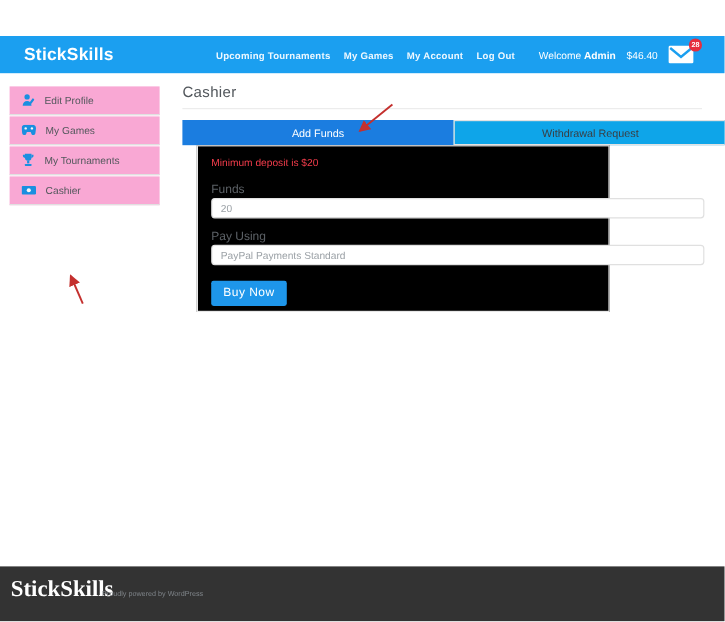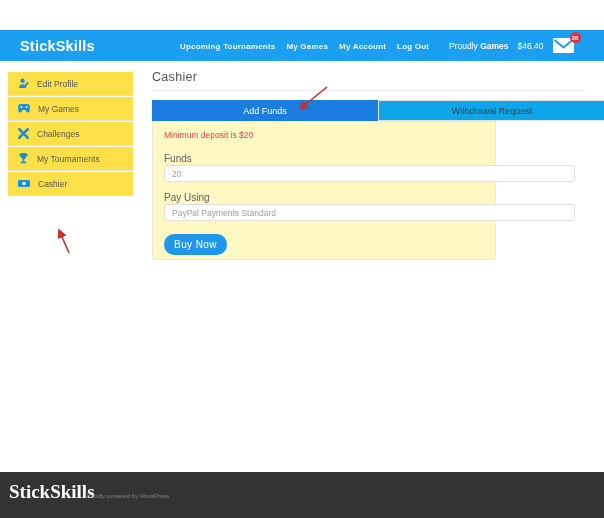"Proudly" span { text: Proudly -> Welcome }
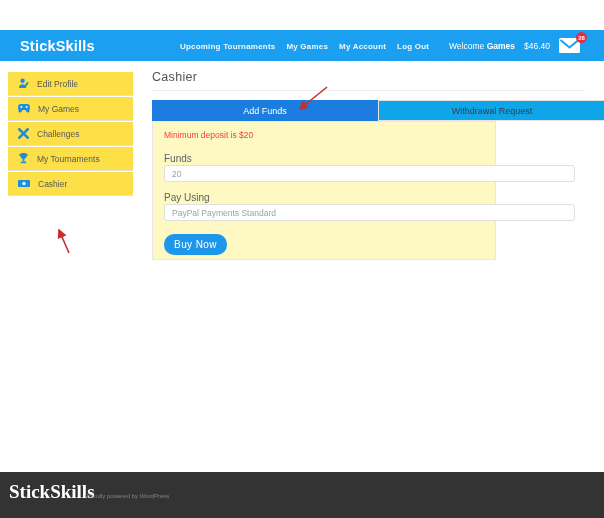"Games" b { text: Games -> Admin }
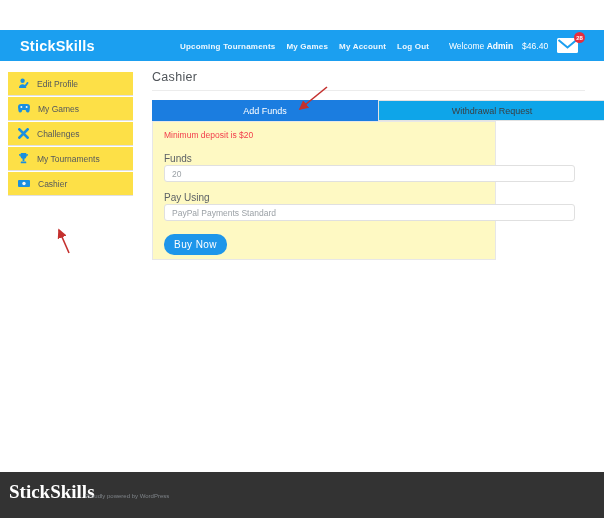"Edit Profile" .side-item { background: #fde047 -> #f9a8d4 }
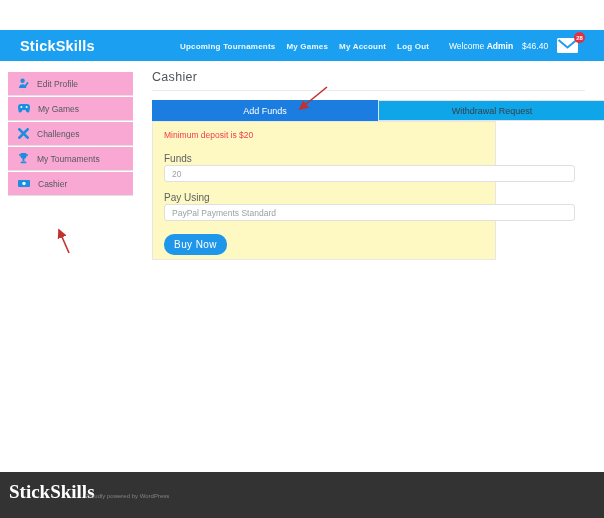"Challenges" div.side-item { html: <div> <span> <svg> <path></path> </svg> </span> <span>Challenges</span> </div> -> none }
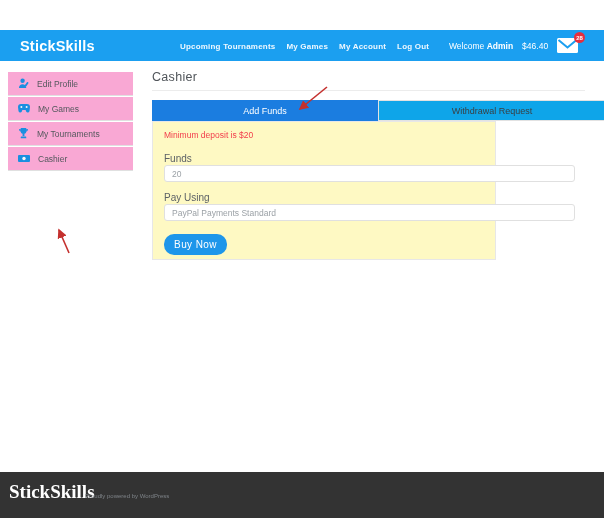"Minimum deposit is $20" .panel { background: #fef9c3 -> #000000; left: 0 -> 12px }
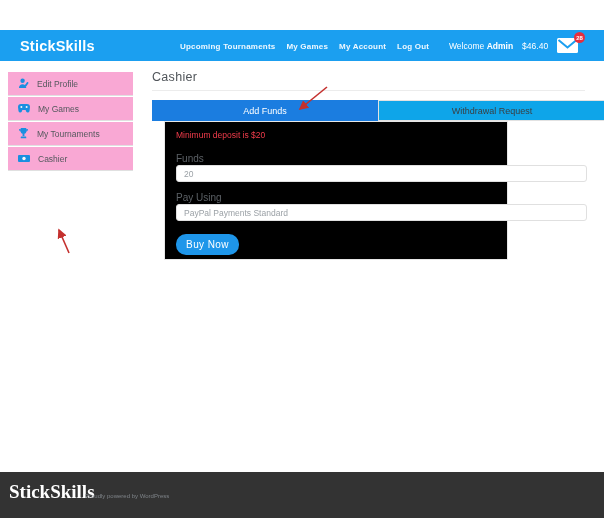"Buy Now" .buy { border-radius: 10px -> 2px }
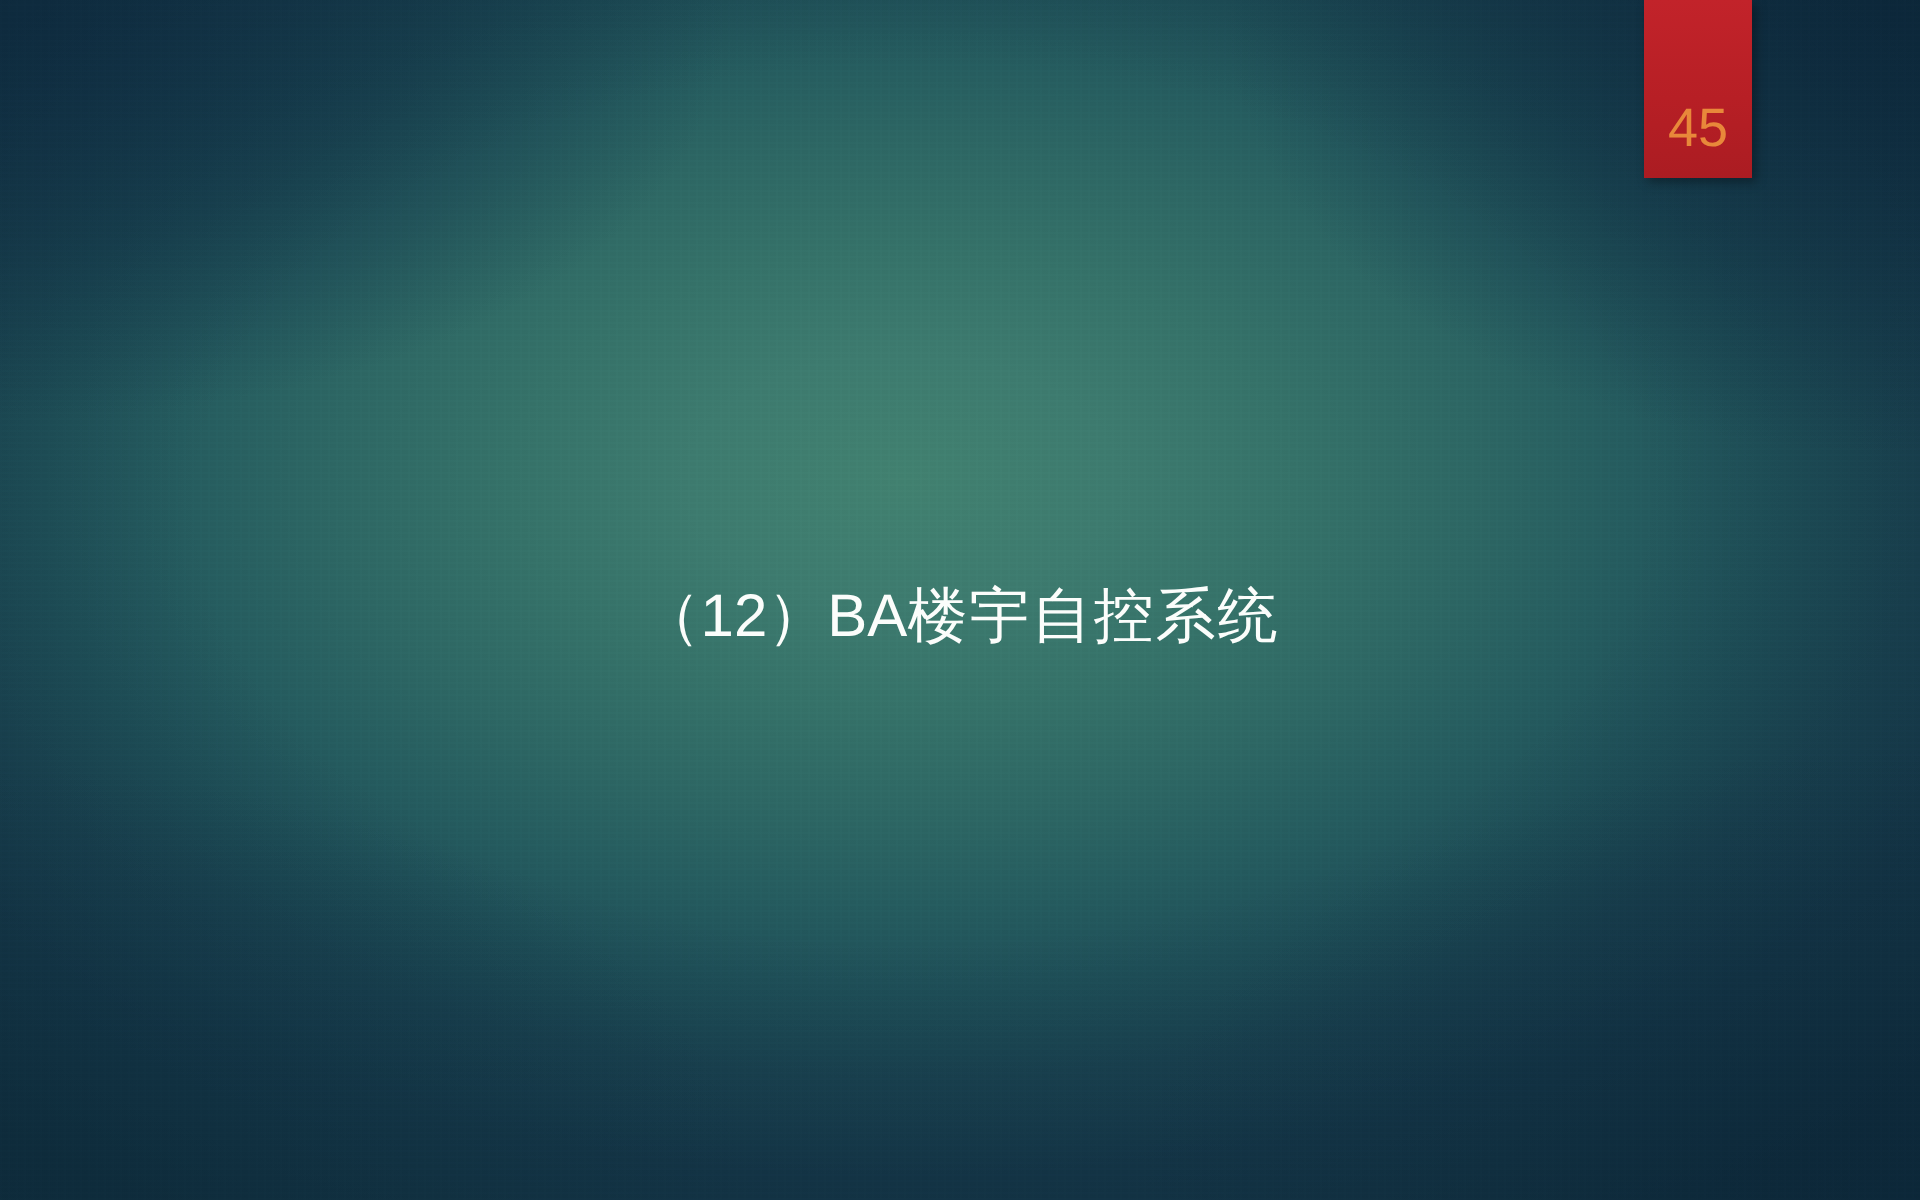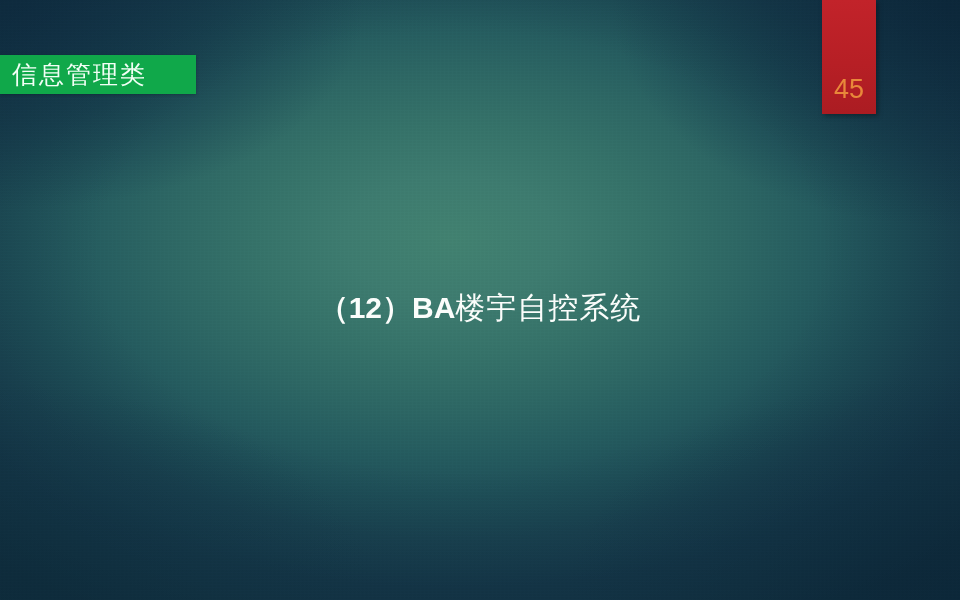"信息管理类" div.category-badge { html: <div> <span>信息管理类</span> </div> -> none }
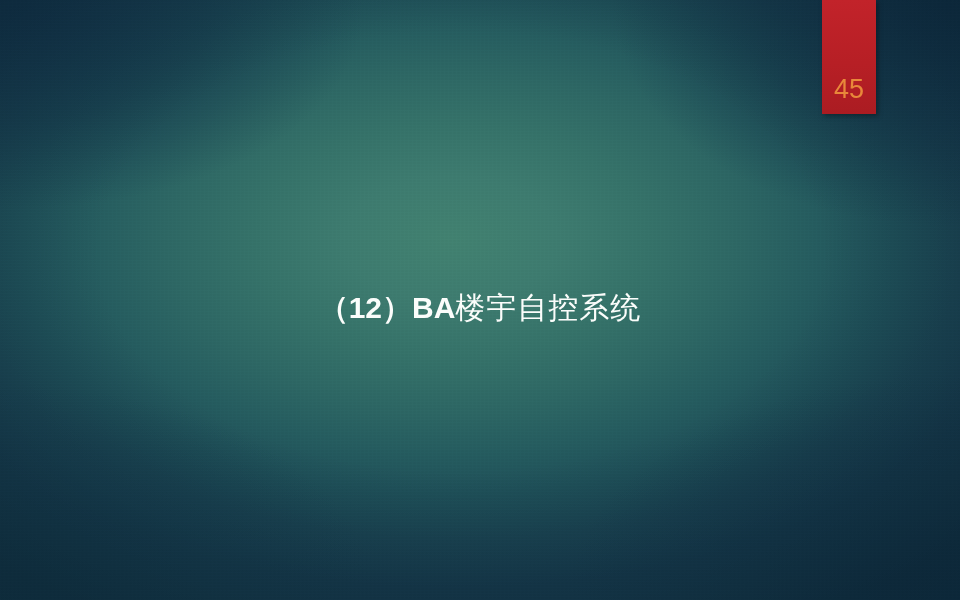"45" .page-badge { height: 114px -> 89px }
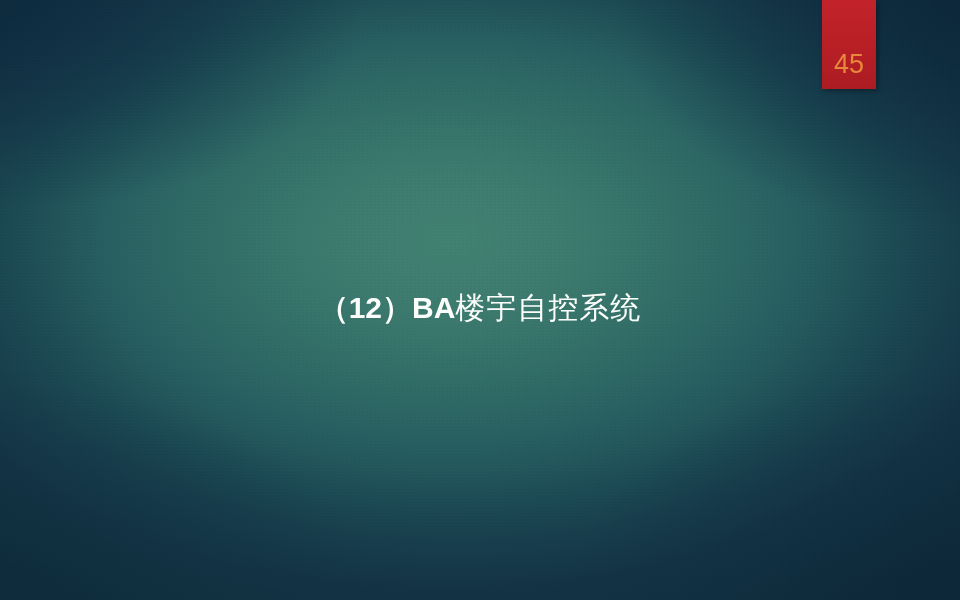"（12）BA" .title-lead { font-weight: bold -> normal }
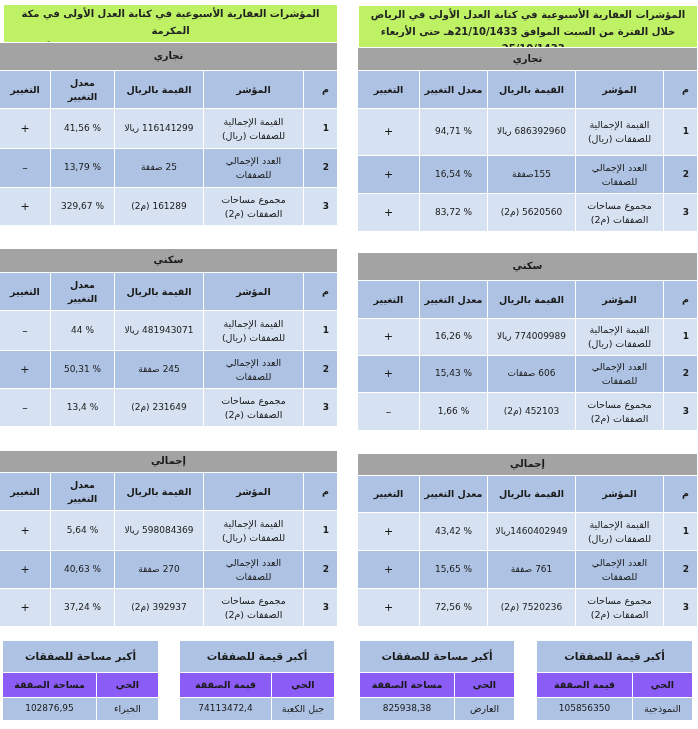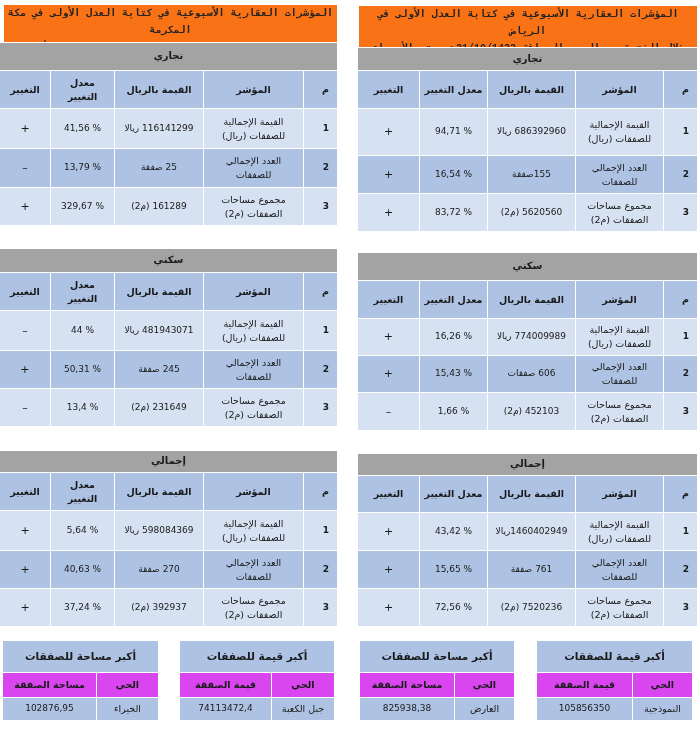"المؤشرات العقارية الأسبوعية في كتابة" .title-cell { background: #f97316 -> #bef264; font-family: Liberation Mono, monospace -> none }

### Work request
Copy needed, without pictures: the lines of the listing above from the line containing "background: #fef9c3 ->" up to and including the line containing "font-weight: bold ->", set down exactly.

### Result of the task
"Minimum deposit is $20" .panel { background: #fef9c3 -> #000000; left: 0 -> 12px }
"Buy Now" .buy { border-radius: 10px -> 2px }
"信息管理类" div.category-badge { html: <div> <span>信息管理类</span> </div> -> none }
"45" .page-badge { height: 114px -> 89px }
"（12）BA" .title-lead { font-weight: bold -> normal }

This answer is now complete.